The technique from Making something both a C identifier and a string? can be used here.

As usual with such preprocessor stuff, writing and understanding the preprocessor part can be hard, and includes passing macros to other macros and involves using # and ## operators, but using it is real easy. I find this style very useful for long enums, where maintaining the same list twice can be really troublesome.

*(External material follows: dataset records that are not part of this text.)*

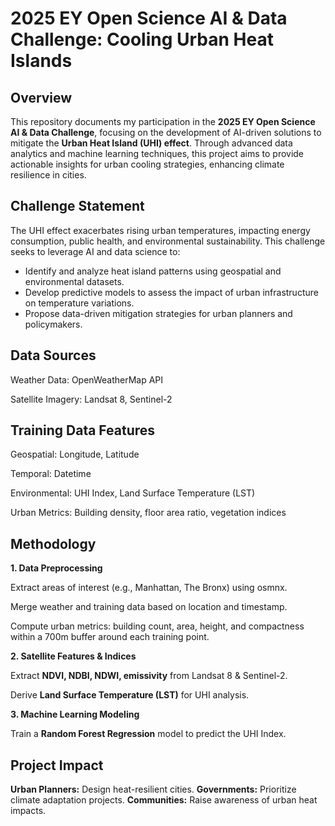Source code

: # 2025 EY Open Science AI & Data Challenge: Cooling Urban Heat Islands

## **Overview**  
This repository documents my participation in the **2025 EY Open Science AI & Data Challenge**, focusing on the development of AI-driven solutions to mitigate the **Urban Heat Island (UHI) effect**. Through advanced data analytics and machine learning techniques, this project aims to provide actionable insights for urban cooling strategies, enhancing climate resilience in cities.  

## **Challenge Statement**  
The UHI effect exacerbates rising urban temperatures, impacting energy consumption, public health, and environmental sustainability. This challenge seeks to leverage AI and data science to:  
- Identify and analyze heat island patterns using geospatial and environmental datasets.  
- Develop predictive models to assess the impact of urban infrastructure on temperature variations.  
- Propose data-driven mitigation strategies for urban planners and policymakers.  

## **Data Sources**
Weather Data: OpenWeatherMap API

Satellite Imagery: Landsat 8, Sentinel-2

## **Training Data Features**
Geospatial: Longitude, Latitude

Temporal: Datetime

Environmental: UHI Index, Land Surface Temperature (LST)

Urban Metrics: Building density, floor area ratio, vegetation indices

## **Methodology**
**1. Data Preprocessing**

Extract areas of interest (e.g., Manhattan, The Bronx) using osmnx.

Merge weather and training data based on location and timestamp.

Compute urban metrics: building count, area, height, and compactness within a 700m buffer around each training point.

**2. Satellite Features & Indices**

Extract **NDVI, NDBI, NDWI, emissivity** from Landsat 8 & Sentinel-2.

Derive **Land Surface Temperature (LST)** for UHI analysis.

**3. Machine Learning Modeling**

Train a **Random Forest Regression** model to predict the UHI Index.

## **Project Impact**
**Urban Planners:** Design heat-resilient cities.
**Governments:** Prioritize climate adaptation projects.
**Communities:** Raise awareness of urban heat impacts.
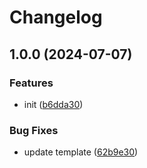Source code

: # Changelog

## 1.0.0 (2024-07-07)


### Features

* init ([b6dda30](https://github.com/polyrepos/pure-functions/commit/b6dda3008b57d7d3fb61823952103485c83d962a))


### Bug Fixes

* update template ([62b9e30](https://github.com/polyrepos/pure-functions/commit/62b9e308dd5283e02c11adf9df85f58d9c6a2910))
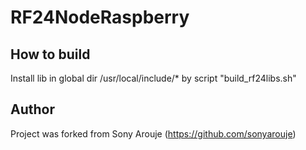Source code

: # RF24NodeRaspberry

## How to build
Install lib in global dir /usr/local/include/* by script "build_rf24libs.sh"

## Author
Project was forked from Sony Arouje (https://github.com/sonyarouje)

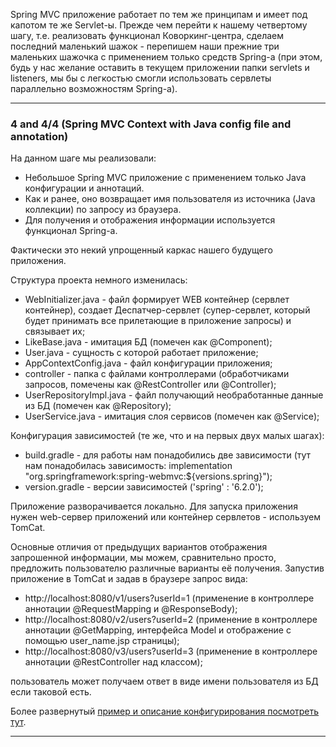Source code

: Spring MVC приложение работает по тем же принципам и имеет под капотом те же Servlet-ы. Прежде чем перейти к нашему 
четвертому шагу, т.е. реализовать функционал Коворкинг-центра, сделаем последний маленький шажок - перепишем наши 
прежние три маленьких шажочка с применением только средств Spring-a (при этом, будь у нас желание оставить в текущем
приложении папки servlets и listeners, мы бы с легкостью смогли использовать сервлеты параллельно возможностям Spring-a).
________________________________________________________________________________________________________________________
### 4 and 4/4 (Spring MVC Context with Java config file and annotation)

На данном шаге мы реализовали: 
- Небольшое Spring MVC приложение с применением только Java конфигурации и аннотаций.
- Как и ранее, оно возвращает имя пользователя из источника (Java коллекции) по запросу из браузера. 
- Для получения и отображения информации используется функционал Spring-a.

Фактически это некий упрощенный каркас нашего будущего приложения.

Структура проекта немного изменилась:
- WebInitializer.java - файл формирует WEB контейнер (сервлет контейнер), создает Деспатчер-сервлет (супер-сервлет, 
который будет принимать все прилетающие в приложение запросы) и связывает их;
- LikeBase.java - имитация БД (помечен как @Component);
- User.java - сущность с которой работает приложение;
- AppContextConfig.java - файл конфигурации приложения;
- controller - папка с файлами контроллерами (обработчиками запросов, помечены как @RestController или @Controller);
- UserRepositoryImpl.java - файл получающий необработанные данные из БД (помечен как @Repository);
- UserService.java - имитация слоя сервисов (помечен как @Service);

Конфигурация зависимостей (те же, что и на первых двух малых шагах):
- build.gradle - для работы нам понадобились две зависимости (тут нам понадобилась зависимость: 
implementation "org.springframework:spring-webmvc:${versions.spring}");
- version.gradle - версии зависимостей ('spring' : '6.2.0');

Приложение разворачивается локально. Для запуска приложения нужен web-сервер приложений или контейнер сервлетов - 
используем TomCat.

Основные отличия от предыдущих вариантов отображения запрошенной информации, мы можем, сравнительно просто, предложить
пользователю различные варианты её получения. Запустив приложение в TomCat и задав в браузере запрос вида: 
- http://localhost:8080/v1/users?userId=1 (применение в контроллере аннотации @RequestMapping и @ResponseBody);
- http://localhost:8080/v2/users?userId=2 (применение в контроллере аннотации @GetMapping, интерфейса Model и отображение с помощью user_name.jsp страницы);
- http://localhost:8080/v3/users?userId=3 (применение в контроллере аннотации @RestController над классом);

пользователь может получаем ответ в виде имени пользователя из БД если таковой есть.

Более развернутый [пример и описание конфигурирования посмотреть тут](https://github.com/JcoderPaul/Spring_Framework_Lessons/tree/master/Spring_part_15).
________________________________________________________________________________________________________________________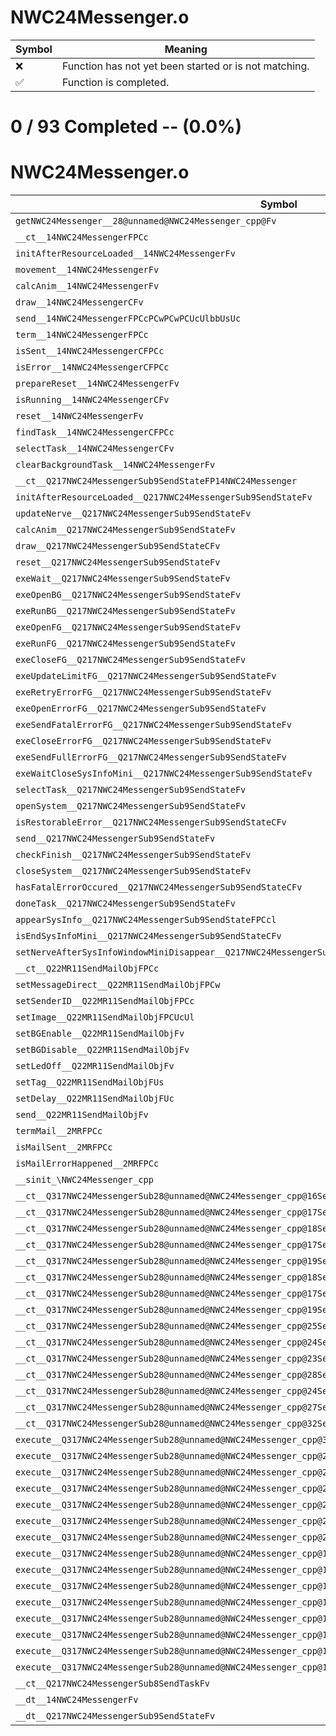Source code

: # NWC24Messenger.o
| Symbol | Meaning 
| ------------- | ------------- 
| :x: | Function has not yet been started or is not matching. 
| :white_check_mark: | Function is completed. 


# 0 / 93 Completed -- (0.0%)
# NWC24Messenger.o
| Symbol | Decompiled? |
| ------------- | ------------- |
| `getNWC24Messenger__28@unnamed@NWC24Messenger_cpp@Fv` | :x: |
| `__ct__14NWC24MessengerFPCc` | :x: |
| `initAfterResourceLoaded__14NWC24MessengerFv` | :x: |
| `movement__14NWC24MessengerFv` | :x: |
| `calcAnim__14NWC24MessengerFv` | :x: |
| `draw__14NWC24MessengerCFv` | :x: |
| `send__14NWC24MessengerFPCcPCwPCwPCUcUlbbUsUc` | :x: |
| `term__14NWC24MessengerFPCc` | :x: |
| `isSent__14NWC24MessengerCFPCc` | :x: |
| `isError__14NWC24MessengerCFPCc` | :x: |
| `prepareReset__14NWC24MessengerFv` | :x: |
| `isRunning__14NWC24MessengerCFv` | :x: |
| `reset__14NWC24MessengerFv` | :x: |
| `findTask__14NWC24MessengerCFPCc` | :x: |
| `selectTask__14NWC24MessengerCFv` | :x: |
| `clearBackgroundTask__14NWC24MessengerFv` | :x: |
| `__ct__Q217NWC24MessengerSub9SendStateFP14NWC24Messenger` | :x: |
| `initAfterResourceLoaded__Q217NWC24MessengerSub9SendStateFv` | :x: |
| `updateNerve__Q217NWC24MessengerSub9SendStateFv` | :x: |
| `calcAnim__Q217NWC24MessengerSub9SendStateFv` | :x: |
| `draw__Q217NWC24MessengerSub9SendStateCFv` | :x: |
| `reset__Q217NWC24MessengerSub9SendStateFv` | :x: |
| `exeWait__Q217NWC24MessengerSub9SendStateFv` | :x: |
| `exeOpenBG__Q217NWC24MessengerSub9SendStateFv` | :x: |
| `exeRunBG__Q217NWC24MessengerSub9SendStateFv` | :x: |
| `exeOpenFG__Q217NWC24MessengerSub9SendStateFv` | :x: |
| `exeRunFG__Q217NWC24MessengerSub9SendStateFv` | :x: |
| `exeCloseFG__Q217NWC24MessengerSub9SendStateFv` | :x: |
| `exeUpdateLimitFG__Q217NWC24MessengerSub9SendStateFv` | :x: |
| `exeRetryErrorFG__Q217NWC24MessengerSub9SendStateFv` | :x: |
| `exeOpenErrorFG__Q217NWC24MessengerSub9SendStateFv` | :x: |
| `exeSendFatalErrorFG__Q217NWC24MessengerSub9SendStateFv` | :x: |
| `exeCloseErrorFG__Q217NWC24MessengerSub9SendStateFv` | :x: |
| `exeSendFullErrorFG__Q217NWC24MessengerSub9SendStateFv` | :x: |
| `exeWaitCloseSysInfoMini__Q217NWC24MessengerSub9SendStateFv` | :x: |
| `selectTask__Q217NWC24MessengerSub9SendStateFv` | :x: |
| `openSystem__Q217NWC24MessengerSub9SendStateFv` | :x: |
| `isRestorableError__Q217NWC24MessengerSub9SendStateCFv` | :x: |
| `send__Q217NWC24MessengerSub9SendStateFv` | :x: |
| `checkFinish__Q217NWC24MessengerSub9SendStateFv` | :x: |
| `closeSystem__Q217NWC24MessengerSub9SendStateFv` | :x: |
| `hasFatalErrorOccured__Q217NWC24MessengerSub9SendStateCFv` | :x: |
| `doneTask__Q217NWC24MessengerSub9SendStateFv` | :x: |
| `appearSysInfo__Q217NWC24MessengerSub9SendStateFPCcl` | :x: |
| `isEndSysInfoMini__Q217NWC24MessengerSub9SendStateCFv` | :x: |
| `setNerveAfterSysInfoWindowMiniDisappear__Q217NWC24MessengerSub9SendStateFPC5Nerve` | :x: |
| `__ct__Q22MR11SendMailObjFPCc` | :x: |
| `setMessageDirect__Q22MR11SendMailObjFPCw` | :x: |
| `setSenderID__Q22MR11SendMailObjFPCc` | :x: |
| `setImage__Q22MR11SendMailObjFPCUcUl` | :x: |
| `setBGEnable__Q22MR11SendMailObjFv` | :x: |
| `setBGDisable__Q22MR11SendMailObjFv` | :x: |
| `setLedOff__Q22MR11SendMailObjFv` | :x: |
| `setTag__Q22MR11SendMailObjFUs` | :x: |
| `setDelay__Q22MR11SendMailObjFUc` | :x: |
| `send__Q22MR11SendMailObjFv` | :x: |
| `termMail__2MRFPCc` | :x: |
| `isMailSent__2MRFPCc` | :x: |
| `isMailErrorHappened__2MRFPCc` | :x: |
| `__sinit_\NWC24Messenger_cpp` | :x: |
| `__ct__Q317NWC24MessengerSub28@unnamed@NWC24Messenger_cpp@16SendStateNrvWaitFv` | :x: |
| `__ct__Q317NWC24MessengerSub28@unnamed@NWC24Messenger_cpp@17SendStateNrvRetryFv` | :x: |
| `__ct__Q317NWC24MessengerSub28@unnamed@NWC24Messenger_cpp@18SendStateNrvOpenBGFv` | :x: |
| `__ct__Q317NWC24MessengerSub28@unnamed@NWC24Messenger_cpp@17SendStateNrvRunBGFv` | :x: |
| `__ct__Q317NWC24MessengerSub28@unnamed@NWC24Messenger_cpp@19SendStateNrvCloseBGFv` | :x: |
| `__ct__Q317NWC24MessengerSub28@unnamed@NWC24Messenger_cpp@18SendStateNrvOpenFGFv` | :x: |
| `__ct__Q317NWC24MessengerSub28@unnamed@NWC24Messenger_cpp@17SendStateNrvRunFGFv` | :x: |
| `__ct__Q317NWC24MessengerSub28@unnamed@NWC24Messenger_cpp@19SendStateNrvCloseFGFv` | :x: |
| `__ct__Q317NWC24MessengerSub28@unnamed@NWC24Messenger_cpp@25SendStateNrvUpdateLimitFGFv` | :x: |
| `__ct__Q317NWC24MessengerSub28@unnamed@NWC24Messenger_cpp@24SendStateNrvRetryErrorFGFv` | :x: |
| `__ct__Q317NWC24MessengerSub28@unnamed@NWC24Messenger_cpp@23SendStateNrvOpenErrorFGFv` | :x: |
| `__ct__Q317NWC24MessengerSub28@unnamed@NWC24Messenger_cpp@28SendStateNrvSendFatalErrorFGFv` | :x: |
| `__ct__Q317NWC24MessengerSub28@unnamed@NWC24Messenger_cpp@24SendStateNrvCloseErrorFGFv` | :x: |
| `__ct__Q317NWC24MessengerSub28@unnamed@NWC24Messenger_cpp@27SendStateNrvSendFullErrorFGFv` | :x: |
| `__ct__Q317NWC24MessengerSub28@unnamed@NWC24Messenger_cpp@32SendStateNrvWaitCloseSysInfoMiniFv` | :x: |
| `execute__Q317NWC24MessengerSub28@unnamed@NWC24Messenger_cpp@32SendStateNrvWaitCloseSysInfoMiniCFP5Spine` | :x: |
| `execute__Q317NWC24MessengerSub28@unnamed@NWC24Messenger_cpp@27SendStateNrvSendFullErrorFGCFP5Spine` | :x: |
| `execute__Q317NWC24MessengerSub28@unnamed@NWC24Messenger_cpp@24SendStateNrvCloseErrorFGCFP5Spine` | :x: |
| `execute__Q317NWC24MessengerSub28@unnamed@NWC24Messenger_cpp@28SendStateNrvSendFatalErrorFGCFP5Spine` | :x: |
| `execute__Q317NWC24MessengerSub28@unnamed@NWC24Messenger_cpp@23SendStateNrvOpenErrorFGCFP5Spine` | :x: |
| `execute__Q317NWC24MessengerSub28@unnamed@NWC24Messenger_cpp@24SendStateNrvRetryErrorFGCFP5Spine` | :x: |
| `execute__Q317NWC24MessengerSub28@unnamed@NWC24Messenger_cpp@25SendStateNrvUpdateLimitFGCFP5Spine` | :x: |
| `execute__Q317NWC24MessengerSub28@unnamed@NWC24Messenger_cpp@19SendStateNrvCloseFGCFP5Spine` | :x: |
| `execute__Q317NWC24MessengerSub28@unnamed@NWC24Messenger_cpp@17SendStateNrvRunFGCFP5Spine` | :x: |
| `execute__Q317NWC24MessengerSub28@unnamed@NWC24Messenger_cpp@18SendStateNrvOpenFGCFP5Spine` | :x: |
| `execute__Q317NWC24MessengerSub28@unnamed@NWC24Messenger_cpp@19SendStateNrvCloseBGCFP5Spine` | :x: |
| `execute__Q317NWC24MessengerSub28@unnamed@NWC24Messenger_cpp@17SendStateNrvRunBGCFP5Spine` | :x: |
| `execute__Q317NWC24MessengerSub28@unnamed@NWC24Messenger_cpp@18SendStateNrvOpenBGCFP5Spine` | :x: |
| `execute__Q317NWC24MessengerSub28@unnamed@NWC24Messenger_cpp@17SendStateNrvRetryCFP5Spine` | :x: |
| `execute__Q317NWC24MessengerSub28@unnamed@NWC24Messenger_cpp@16SendStateNrvWaitCFP5Spine` | :x: |
| `__ct__Q217NWC24MessengerSub8SendTaskFv` | :x: |
| `__dt__14NWC24MessengerFv` | :x: |
| `__dt__Q217NWC24MessengerSub9SendStateFv` | :x: |

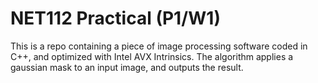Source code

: # NET112 Practical (P1/W1)

This is a repo containing a piece of image processing software coded in C++, and optimized with Intel AVX Intrinsics. The algorithm applies a gaussian mask to an input image, and outputs the result.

Factory code - typed only once, usually hidden in the header:

enumFactory.h:

// expansion macro for enum value definition
#define ENUM_VALUE(name,assign) name assign,

// expansion macro for enum to string conversion
#define ENUM_CASE(name,assign) case name: return #name;

// expansion macro for string to enum conversion
#define ENUM_STRCMP(name,assign) if (!strcmp(str,#name)) return name;

/// declare the access function and define enum values
#define DECLARE_ENUM(EnumType,ENUM_DEF) \
  enum EnumType { \
    ENUM_DEF(ENUM_VALUE) \
  }; \
  const char *GetString(EnumType dummy); \
  EnumType Get##EnumType##Value(const char *string); \

/// define the access function names
#define DEFINE_ENUM(EnumType,ENUM_DEF) \
  const char *GetString(EnumType value) \
  { \
    switch(value) \
    { \
      ENUM_DEF(ENUM_CASE) \
      default: return ""; /* handle input error */ \
    } \
  } \
  EnumType Get##EnumType##Value(const char *str) \
  { \
    ENUM_DEF(ENUM_STRCMP) \
    return (EnumType)0; /* handle input error */ \
  } \

Factory used

someEnum.h:

#include "enumFactory.h"
#define SOME_ENUM(XX) \
    XX(FirstValue,) \
    XX(SecondValue,) \
    XX(SomeOtherValue,=50) \
    XX(OneMoreValue,=100) \

DECLARE_ENUM(SomeEnum,SOME_ENUM)

someEnum.cpp:

#include "someEnum.h"
DEFINE_ENUM(SomeEnum,SOME_ENUM)

The technique can be easily extended so that XX macros accepts more arguments, and you can also have prepared more macros to substitute for XX for different needs, similar to the three I have provided in this sample.

Comparison to X-Macros using #include / #define / #undef

While this is similar to X-Macros others have mentioned, I think this solution is more elegant in that it does not require #undefing anything, which allows you to hide more of the complicated stuff is in the factory the header file - the header file is something you are not touching at all when you need to define a new enum, therefore new enum definition is a lot shorter and cleaner.